ABOUT THIS TASK: From the entries below, reproduce exactly the line containing "Rendered at 1275 by 1650 pixels.", the line containing "For every layout", and every line in between, with nothing added.

WORKING DATA:
*** Block opens ***

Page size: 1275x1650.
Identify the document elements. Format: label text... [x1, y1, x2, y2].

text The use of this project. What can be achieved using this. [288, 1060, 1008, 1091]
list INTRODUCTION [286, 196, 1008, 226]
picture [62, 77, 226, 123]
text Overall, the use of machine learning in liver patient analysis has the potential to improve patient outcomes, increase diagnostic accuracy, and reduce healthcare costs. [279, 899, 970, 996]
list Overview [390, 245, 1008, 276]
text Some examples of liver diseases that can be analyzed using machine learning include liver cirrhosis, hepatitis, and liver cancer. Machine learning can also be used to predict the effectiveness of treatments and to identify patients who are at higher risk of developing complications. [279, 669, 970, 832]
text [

*** Block closes ***
*** Block opens ***

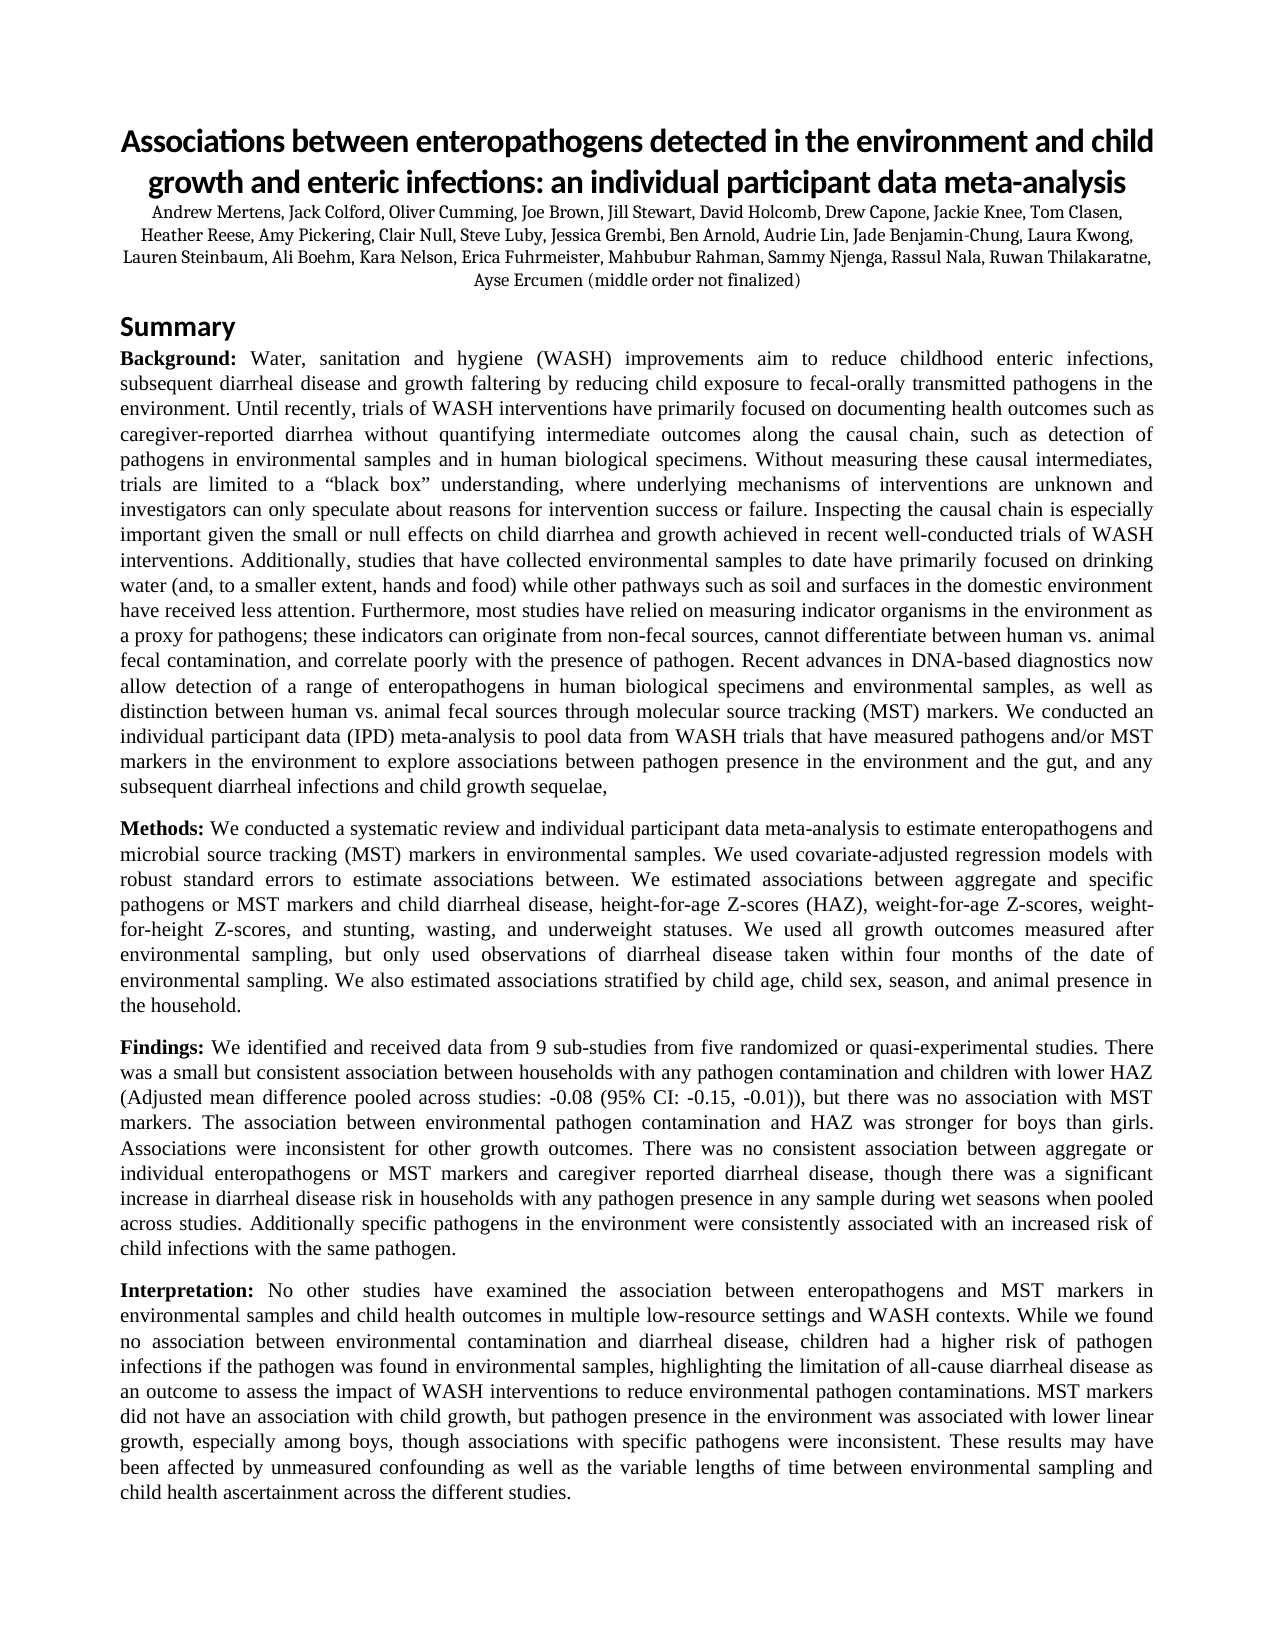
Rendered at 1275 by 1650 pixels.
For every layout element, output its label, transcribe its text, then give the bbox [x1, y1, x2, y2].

*** Block closes ***

FINISHED TASK:
Rendered at 1275 by 1650 pixels.
For every layout element, output its label, transcribe its text, then give the bbox [x1, y1, x2, y2].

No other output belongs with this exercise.